I was given my first shot at directing by Joe Pearson, a fellow ex-D.I.C.ster I had worked with on “The Littles”, and “Spiral Zone”. He was best friends and writing partners with Kevin Altieri, and was one of my best friends as well. He was the first person I’d come out to in animation. He and his fiancée , Lisa, had attended my commitment ceremony to John; John and I had gone to his wedding.
Joe had started his animation studio, Epoch Ink, to produce 26 half hours of “Captain Simian and the Space Monkeys”. He hired Dave Schwartz, a fellow D.I.C. and Disney alumni, and I to co-direct alternating episodes.

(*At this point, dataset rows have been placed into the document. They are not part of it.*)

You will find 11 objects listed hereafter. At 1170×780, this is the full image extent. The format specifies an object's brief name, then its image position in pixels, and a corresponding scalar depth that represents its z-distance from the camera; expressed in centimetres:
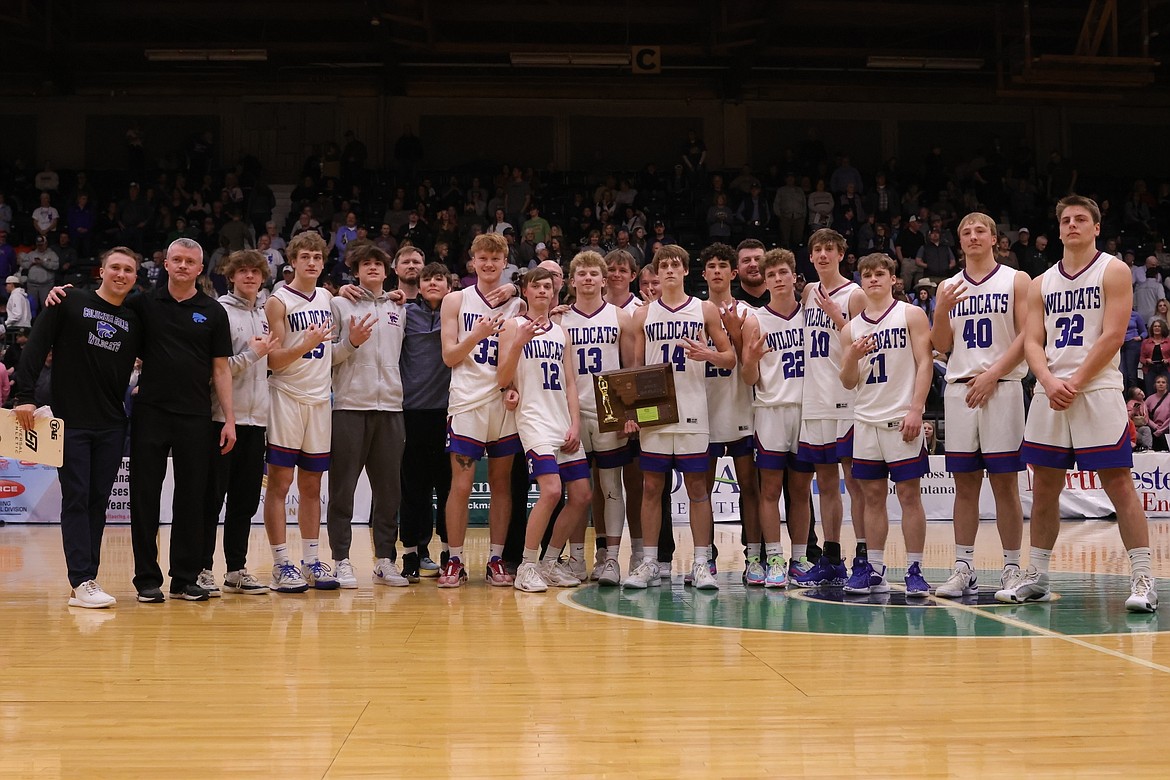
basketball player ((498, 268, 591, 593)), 695
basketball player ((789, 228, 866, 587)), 700
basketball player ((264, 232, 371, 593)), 702
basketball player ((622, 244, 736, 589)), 707
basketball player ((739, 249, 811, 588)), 708
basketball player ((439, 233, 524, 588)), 710
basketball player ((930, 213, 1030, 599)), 641
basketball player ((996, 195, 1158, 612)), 602
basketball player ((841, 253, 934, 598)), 657
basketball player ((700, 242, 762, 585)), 721
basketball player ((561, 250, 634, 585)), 734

Directing was another trial-by-fire, sink-or-swim experience. I felt I was on the verge of screwing up at all times, in ways that I wouldn’t even know about for months. I developed irritable bowel syndrome and low back pain.Yet I wouldn’t have traded it. I was working with a community of friends, almost a family. The atmosphere was relaxed, convivial. We had a ping-pong table in the back room; I played my guitar and sang during lunch. Joe offered the studio’s services to Kevin, helping out on pre-production of the “Gen 13” feature, and co-producing, along with Kevin and Todd McFarlane, an animated music video for Pearl Jam. I had a ring-side seat for all of this, as well as being the only artist besides Kevin who boarded on “Gen 13”.
Note: The model sheet line-up displayed here is part of my pass at doing the character designs for "Space Monkeys". Joe and the other producer/creators, Gordon Bressack, Rob Hudnut, and Gary Hartle, paid me and a number of other animation artists to work up model sheet treatments of the main characters. Joe and co ended up settling on Brad Coombs, a Canadian artist who had worked primarily for Nelvana, making him the primary stylist for the series.
Note 2: The 2 storyboard panels shown here are from the Space Monkeys Episode entitled "Surf Monkeys Must Die". I storyboarded a quarter of that episode in tight rough form. These roughs were cleaned by Young Yune, an excellent board artist and designer in his own right; we called him "the Korean Otomo" (referring to Katsuhiro Otomo, creator of "Akira"). It was a joy to have him clean my stuff.